**TEXT BLOCK**
^^^^

He’d always been passionate about storytelling and so, after graduating high school,  he decided to move to the Philippines to complete his undergraduate degree in communications and media.  During that time, he was part of a radio program that provided advice to marginalized communities and got involved in community outreach activities.

On Dec. 15, 2021, Typhoon Rai, known by locals as Super Typhoon Odette, hit the Philippines. The typhoon strengthened faster than any other storm system in recent memory, going from category 2 to 5 on the Saffir-Simpson Hurricane Scale – where 5 is the maximum wind speed – in a matter of hours. At the time, Dheif was staying in Talisay City, in Cebu – one of the southern islands in the Philippines that were hit by the storm with violent force.

The minute you enter Talisay City, you’re already near the sea. It’s a hustle and bustle type of city. Before the typhoon, it was a very jolly town. There’s lots to do, lots to eat, lots to see. It’s just a fun place to be, honestly.

At the time, I was taking my undergraduate degree and I was working specifically on my thesis. My uncle and my cousin were staying with me because both my parents were working in Saudi Arabia.

^^^^

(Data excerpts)

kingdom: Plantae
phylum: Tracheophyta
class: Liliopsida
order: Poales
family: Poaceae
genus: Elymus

^^^^

**GOALS**
- a) Which place names appear in the account of Typhoon Rai? List each one once.
- b) Answer these questions about the Typhoon Rai account:
(i) In what field did Dheif pursue an undergraduate degree?
(ii) On what date did Typhoon Rai hit the Philippines?
(iii) Who was staying with the narrator while the narrator's parents worked abroad?
- c) Could you carry the Typhoon Rai account on from its last sentence?

**ANSWERS**
- a) Philippines, Talisay City, Cebu, Saudi Arabia

- b)
(i) Communications and media
(ii) Dec. 15, 2021
(iii) The narrator's uncle and cousin

- c)
My uncle told me that there have been reports over the radio that an incoming typhoon is gonna hit,  which, I believe those living in the West would refer to as a hurricane. I looked it up online. He was right: there’s an incoming typhoon. I was a bit surprised; the reports were saying that it’s a typhoon of, I believe, class 3, which, on the scale from good to bad, it’s like, in the middle, right? I was very surprised, but then I hunkered down and I decided to just listen to my uncle first and see what we can do to prepare for it.

caption Typhoon Rai destroyed the outdoor kitchen (which in local parlance is known as a “dirty kitchen”) on Dheif’s family property in Talisay City, Cebu, Philippines.

We went to the grocery store and bought all the food that we needed, so that, in case of a power outage, which we expected to last about a week, we had enough food to last. My uncle moved everything that was valuable inside the house. Our dogs – I had three dogs at the time – we put them inside the house. I also had two rescued kittens at the time, so I had to make sure they were safe inside my room. I parked my car inside our little garage just so that, in case a tree falls, the car wouldn’t be damaged. We spent hours just preparing and we made sure our electronics, the important ones, were charged. But I wasn’t taking it too seriously, because the clouds were very clear, very calm and there wasn’t even a drop of rain. It just felt like a normal day. But that all changed immediately when night fell and the typhoon actually hit.

I remember being stuck inside the house with my uncle, my cousin, and my other cousin who brought in his family because they were worried that their house wasn’t strong enough to withstand the typhoon. My uncle and my cousins were worried about me because they’ve experienced a strong typhoon before, so they sort of know what’s going on. I didn’t. So while I was nervous, I was also reassured by the fact that I have these people here who know what to do in situations like this. So they helped me during that time by just telling me what to do, what not to do.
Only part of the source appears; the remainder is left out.